# [WHAT IS NEEDED]
Repeat the data exactly as it stands.

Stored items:
===
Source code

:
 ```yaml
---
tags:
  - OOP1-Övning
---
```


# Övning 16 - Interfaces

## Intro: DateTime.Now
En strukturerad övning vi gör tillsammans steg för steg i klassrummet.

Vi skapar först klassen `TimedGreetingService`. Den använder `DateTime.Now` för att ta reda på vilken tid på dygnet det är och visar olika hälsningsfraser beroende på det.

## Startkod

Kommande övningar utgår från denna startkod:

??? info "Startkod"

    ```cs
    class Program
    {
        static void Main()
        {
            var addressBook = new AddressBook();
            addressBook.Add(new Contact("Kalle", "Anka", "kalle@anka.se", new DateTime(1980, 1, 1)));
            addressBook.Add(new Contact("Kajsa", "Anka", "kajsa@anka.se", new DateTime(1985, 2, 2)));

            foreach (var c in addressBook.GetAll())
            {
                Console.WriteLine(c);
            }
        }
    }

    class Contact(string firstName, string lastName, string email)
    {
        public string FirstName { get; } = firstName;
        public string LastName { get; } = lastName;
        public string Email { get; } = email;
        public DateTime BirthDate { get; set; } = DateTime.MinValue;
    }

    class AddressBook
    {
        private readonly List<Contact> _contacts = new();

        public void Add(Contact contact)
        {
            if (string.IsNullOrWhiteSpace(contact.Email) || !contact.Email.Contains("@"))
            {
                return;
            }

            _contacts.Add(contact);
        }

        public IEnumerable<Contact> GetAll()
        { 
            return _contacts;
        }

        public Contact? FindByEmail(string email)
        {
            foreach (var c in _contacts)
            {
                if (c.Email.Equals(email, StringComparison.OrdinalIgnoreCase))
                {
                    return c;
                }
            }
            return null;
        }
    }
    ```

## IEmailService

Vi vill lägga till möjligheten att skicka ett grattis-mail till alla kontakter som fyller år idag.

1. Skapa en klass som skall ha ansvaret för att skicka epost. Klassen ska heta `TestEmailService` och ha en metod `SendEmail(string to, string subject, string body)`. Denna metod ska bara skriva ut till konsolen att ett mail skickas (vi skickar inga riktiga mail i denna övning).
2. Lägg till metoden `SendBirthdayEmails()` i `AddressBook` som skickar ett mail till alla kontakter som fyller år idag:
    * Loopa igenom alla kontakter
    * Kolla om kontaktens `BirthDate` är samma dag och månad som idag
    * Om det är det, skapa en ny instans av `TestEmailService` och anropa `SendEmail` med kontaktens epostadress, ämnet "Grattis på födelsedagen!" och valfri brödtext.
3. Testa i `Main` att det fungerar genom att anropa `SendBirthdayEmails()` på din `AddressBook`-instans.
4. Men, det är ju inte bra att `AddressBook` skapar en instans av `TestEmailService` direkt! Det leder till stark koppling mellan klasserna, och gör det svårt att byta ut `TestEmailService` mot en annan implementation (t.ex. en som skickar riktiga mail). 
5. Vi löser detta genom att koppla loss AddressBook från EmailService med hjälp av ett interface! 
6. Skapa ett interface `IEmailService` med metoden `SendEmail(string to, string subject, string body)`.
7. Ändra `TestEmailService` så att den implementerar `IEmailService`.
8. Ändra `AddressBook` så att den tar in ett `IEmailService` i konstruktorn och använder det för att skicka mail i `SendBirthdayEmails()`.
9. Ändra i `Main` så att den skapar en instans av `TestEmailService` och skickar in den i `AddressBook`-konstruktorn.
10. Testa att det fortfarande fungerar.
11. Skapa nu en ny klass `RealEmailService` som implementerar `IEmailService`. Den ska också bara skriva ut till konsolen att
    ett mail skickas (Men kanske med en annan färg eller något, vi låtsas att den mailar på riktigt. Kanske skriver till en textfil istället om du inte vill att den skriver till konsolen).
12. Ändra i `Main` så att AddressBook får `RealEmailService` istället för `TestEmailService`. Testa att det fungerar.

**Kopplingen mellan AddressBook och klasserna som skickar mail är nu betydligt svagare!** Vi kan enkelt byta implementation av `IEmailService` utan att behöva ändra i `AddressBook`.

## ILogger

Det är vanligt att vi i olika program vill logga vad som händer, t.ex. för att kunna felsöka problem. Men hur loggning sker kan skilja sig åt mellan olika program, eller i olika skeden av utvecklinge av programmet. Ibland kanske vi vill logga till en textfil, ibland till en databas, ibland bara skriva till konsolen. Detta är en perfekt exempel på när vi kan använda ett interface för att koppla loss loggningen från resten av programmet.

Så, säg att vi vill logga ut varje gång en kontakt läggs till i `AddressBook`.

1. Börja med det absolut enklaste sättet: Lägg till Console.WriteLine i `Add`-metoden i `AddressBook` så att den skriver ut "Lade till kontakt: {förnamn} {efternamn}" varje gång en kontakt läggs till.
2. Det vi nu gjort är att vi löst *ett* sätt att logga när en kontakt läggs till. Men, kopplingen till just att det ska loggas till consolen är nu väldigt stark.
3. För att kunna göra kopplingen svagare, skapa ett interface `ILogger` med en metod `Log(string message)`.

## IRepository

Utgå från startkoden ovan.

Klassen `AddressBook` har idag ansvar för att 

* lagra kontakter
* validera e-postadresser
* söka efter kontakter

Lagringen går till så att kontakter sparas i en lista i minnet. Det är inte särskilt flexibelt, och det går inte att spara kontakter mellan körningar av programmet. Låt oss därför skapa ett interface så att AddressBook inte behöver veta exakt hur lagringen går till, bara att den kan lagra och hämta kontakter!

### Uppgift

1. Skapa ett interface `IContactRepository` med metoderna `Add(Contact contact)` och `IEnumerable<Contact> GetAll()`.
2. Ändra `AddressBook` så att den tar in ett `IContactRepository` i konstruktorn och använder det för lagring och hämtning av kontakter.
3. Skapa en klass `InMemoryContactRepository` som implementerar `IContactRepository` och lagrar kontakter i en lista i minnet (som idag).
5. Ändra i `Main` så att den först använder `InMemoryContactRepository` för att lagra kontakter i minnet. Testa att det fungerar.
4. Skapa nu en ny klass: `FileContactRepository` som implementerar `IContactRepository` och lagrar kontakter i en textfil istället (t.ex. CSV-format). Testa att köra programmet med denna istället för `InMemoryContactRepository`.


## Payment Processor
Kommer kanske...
===
# [SOLUTION FOR THIS TASK]
Source code

:
 ```yaml
---
tags:
  - OOP1-Övning
---
```


# Övning 16 - Interfaces

## Intro: DateTime.Now
En strukturerad övning vi gör tillsammans steg för steg i klassrummet.

Vi skapar först klassen `TimedGreetingService`. Den använder `DateTime.Now` för att ta reda på vilken tid på dygnet det är och visar olika hälsningsfraser beroende på det.

## Startkod

Kommande övningar utgår från denna startkod:

??? info "Startkod"

    ```cs
    class Program
    {
        static void Main()
        {
            var addressBook = new AddressBook();
            addressBook.Add(new Contact("Kalle", "Anka", "kalle@anka.se", new DateTime(1980, 1, 1)));
            addressBook.Add(new Contact("Kajsa", "Anka", "kajsa@anka.se", new DateTime(1985, 2, 2)));

            foreach (var c in addressBook.GetAll())
            {
                Console.WriteLine(c);
            }
        }
    }

    class Contact(string firstName, string lastName, string email)
    {
        public string FirstName { get; } = firstName;
        public string LastName { get; } = lastName;
        public string Email { get; } = email;
        public DateTime BirthDate { get; set; } = DateTime.MinValue;
    }

    class AddressBook
    {
        private readonly List<Contact> _contacts = new();

        public void Add(Contact contact)
        {
            if (string.IsNullOrWhiteSpace(contact.Email) || !contact.Email.Contains("@"))
            {
                return;
            }

            _contacts.Add(contact);
        }

        public IEnumerable<Contact> GetAll()
        { 
            return _contacts;
        }

        public Contact? FindByEmail(string email)
        {
            foreach (var c in _contacts)
            {
                if (c.Email.Equals(email, StringComparison.OrdinalIgnoreCase))
                {
                    return c;
                }
            }
            return null;
        }
    }
    ```

## IEmailService

Vi vill lägga till möjligheten att skicka ett grattis-mail till alla kontakter som fyller år idag.

1. Skapa en klass som skall ha ansvaret för att skicka epost. Klassen ska heta `TestEmailService` och ha en metod `SendEmail(string to, string subject, string body)`. Denna metod ska bara skriva ut till konsolen att ett mail skickas (vi skickar inga riktiga mail i denna övning).
2. Lägg till metoden `SendBirthdayEmails()` i `AddressBook` som skickar ett mail till alla kontakter som fyller år idag:
    * Loopa igenom alla kontakter
    * Kolla om kontaktens `BirthDate` är samma dag och månad som idag
    * Om det är det, skapa en ny instans av `TestEmailService` och anropa `SendEmail` med kontaktens epostadress, ämnet "Grattis på födelsedagen!" och valfri brödtext.
3. Testa i `Main` att det fungerar genom att anropa `SendBirthdayEmails()` på din `AddressBook`-instans.
4. Men, det är ju inte bra att `AddressBook` skapar en instans av `TestEmailService` direkt! Det leder till stark koppling mellan klasserna, och gör det svårt att byta ut `TestEmailService` mot en annan implementation (t.ex. en som skickar riktiga mail). 
5. Vi löser detta genom att koppla loss AddressBook från EmailService med hjälp av ett interface! 
6. Skapa ett interface `IEmailService` med metoden `SendEmail(string to, string subject, string body)`.
7. Ändra `TestEmailService` så att den implementerar `IEmailService`.
8. Ändra `AddressBook` så att den tar in ett `IEmailService` i konstruktorn och använder det för att skicka mail i `SendBirthdayEmails()`.
9. Ändra i `Main` så att den skapar en instans av `TestEmailService` och skickar in den i `AddressBook`-konstruktorn.
10. Testa att det fortfarande fungerar.
11. Skapa nu en ny klass `RealEmailService` som implementerar `IEmailService`. Den ska också bara skriva ut till konsolen att
    ett mail skickas (Men kanske med en annan färg eller något, vi låtsas att den mailar på riktigt. Kanske skriver till en textfil istället om du inte vill att den skriver till konsolen).
12. Ändra i `Main` så att AddressBook får `RealEmailService` istället för `TestEmailService`. Testa att det fungerar.

**Kopplingen mellan AddressBook och klasserna som skickar mail är nu betydligt svagare!** Vi kan enkelt byta implementation av `IEmailService` utan att behöva ändra i `AddressBook`.

## ILogger

Det är vanligt att vi i olika program vill logga vad som händer, t.ex. för att kunna felsöka problem. Men hur loggning sker kan skilja sig åt mellan olika program, eller i olika skeden av utvecklinge av programmet. Ibland kanske vi vill logga till en textfil, ibland till en databas, ibland bara skriva till konsolen. Detta är en perfekt exempel på när vi kan använda ett interface för att koppla loss loggningen från resten av programmet.

Så, säg att vi vill logga ut varje gång en kontakt läggs till i `AddressBook`.

1. Börja med det absolut enklaste sättet: Lägg till Console.WriteLine i `Add`-metoden i `AddressBook` så att den skriver ut "Lade till kontakt: {förnamn} {efternamn}" varje gång en kontakt läggs till.
2. Det vi nu gjort är att vi löst *ett* sätt att logga när en kontakt läggs till. Men, kopplingen till just att det ska loggas till consolen är nu väldigt stark.
3. För att kunna göra kopplingen svagare, skapa ett interface `ILogger` med en metod `Log(string message)`.

## IRepository

Utgå från startkoden ovan.

Klassen `AddressBook` har idag ansvar för att 

* lagra kontakter
* validera e-postadresser
* söka efter kontakter

Lagringen går till så att kontakter sparas i en lista i minnet. Det är inte särskilt flexibelt, och det går inte att spara kontakter mellan körningar av programmet. Låt oss därför skapa ett interface så att AddressBook inte behöver veta exakt hur lagringen går till, bara att den kan lagra och hämta kontakter!

### Uppgift

1. Skapa ett interface `IContactRepository` med metoderna `Add(Contact contact)` och `IEnumerable<Contact> GetAll()`.
2. Ändra `AddressBook` så att den tar in ett `IContactRepository` i konstruktorn och använder det för lagring och hämtning av kontakter.
3. Skapa en klass `InMemoryContactRepository` som implementerar `IContactRepository` och lagrar kontakter i en lista i minnet (som idag).
5. Ändra i `Main` så att den först använder `InMemoryContactRepository` för att lagra kontakter i minnet. Testa att det fungerar.
4. Skapa nu en ny klass: `FileContactRepository` som implementerar `IContactRepository` och lagrar kontakter i en textfil istället (t.ex. CSV-format). Testa att köra programmet med denna istället för `InMemoryContactRepository`.


## Payment Processor
Kommer kanske...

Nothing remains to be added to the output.